The “triboelectric effect” is a phenomenon that scientists from the USA and China harnessed in 2012 to create the triboelectric nanogenerator (TENG), which transforms unwanted mechanical energy into useable electrical energy. Their system consisted of two metallic electrode-equipped triboelectric polymer films that, when brought together and apart, caused charge separation and the production of an electric voltage strong enough to power small electronic devices.
It has been attempted to increase the power output of TENGs by injecting charges onto the surface of triboelectric films, which are thought of being possible sustainable energy harvesters. They are unable to achieve high surface charge densities due to charge recombination in the electrode and charge repulsion on the material’s surface.
In light of this, a group of scientists from the Gwangju Institute of Science and Technology (GIST) in South Korea, led by Professor Chanho Pak, created a charge-confinement layer in a recent study. This layer controls the transfer of injected charges between the triboelectric film and the electrode to increase the charge density on the surface of the triboelectric film.

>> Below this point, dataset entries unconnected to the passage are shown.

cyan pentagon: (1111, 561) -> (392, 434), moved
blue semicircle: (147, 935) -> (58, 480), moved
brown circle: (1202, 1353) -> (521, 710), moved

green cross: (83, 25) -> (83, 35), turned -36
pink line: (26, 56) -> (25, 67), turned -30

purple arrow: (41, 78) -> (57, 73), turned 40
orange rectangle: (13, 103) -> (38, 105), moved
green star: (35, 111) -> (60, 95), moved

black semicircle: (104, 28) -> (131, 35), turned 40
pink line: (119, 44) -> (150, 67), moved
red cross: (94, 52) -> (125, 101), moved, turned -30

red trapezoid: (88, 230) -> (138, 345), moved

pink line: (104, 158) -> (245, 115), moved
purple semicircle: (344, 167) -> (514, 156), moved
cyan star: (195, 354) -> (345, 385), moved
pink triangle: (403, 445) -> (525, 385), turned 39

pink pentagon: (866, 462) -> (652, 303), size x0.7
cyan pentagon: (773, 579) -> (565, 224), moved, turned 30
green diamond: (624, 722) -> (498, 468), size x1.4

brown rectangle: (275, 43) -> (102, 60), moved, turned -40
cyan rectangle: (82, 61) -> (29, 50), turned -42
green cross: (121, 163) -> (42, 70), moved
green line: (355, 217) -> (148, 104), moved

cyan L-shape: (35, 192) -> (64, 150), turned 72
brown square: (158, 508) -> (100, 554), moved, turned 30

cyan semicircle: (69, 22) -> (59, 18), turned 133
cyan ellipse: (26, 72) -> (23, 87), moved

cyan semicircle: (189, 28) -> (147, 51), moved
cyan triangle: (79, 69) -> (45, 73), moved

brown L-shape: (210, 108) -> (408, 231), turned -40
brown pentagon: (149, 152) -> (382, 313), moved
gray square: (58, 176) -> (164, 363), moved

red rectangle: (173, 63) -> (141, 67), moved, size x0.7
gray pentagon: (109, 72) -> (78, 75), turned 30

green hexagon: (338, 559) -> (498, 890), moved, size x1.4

“In the design of high-performance TENGs, it is critical to transport the charge on the surface to a deep position while reducing charge recombination,” says Prof. Pak. To make the layers, the researchers used electrospun mesoporous carbon spheres together with layers of polyvinylidene fluoride (PVDF) and nylon. The carbon spheres, which trap charges on the surface, were arranged in ascending order of their specific surface areas, making for a gradient charge-confinement layer. As a result of this gradient arrangement, the injected charges could drift towards the electrode but were confined just before reaching it. “The layers transport as well as confine the charges,” explains Prof. Pak.
The layers enable the triboelectric material to maintain more charge by transferring the injected charges away from the surface where they would build up and reject one another. A triboelectric surface with a higher charge density is produced by confining the charges close to the electrodes since doing so prevents charge loss due to recombination.
The researchers increased the output voltage and current of the TENG by 40 and 7 times, respectively, with the inclusion of charge-confining layers. Additionally, they managed to dramatically increase output current by a factor of 1300 by combining a cylindrical TENG and an electromagnetic generator.
“With these promising results, TENGs could one day be powerful enough to serve as sustainable energy harvesters as well as power wearable devices of the future,” says Prof. Pak.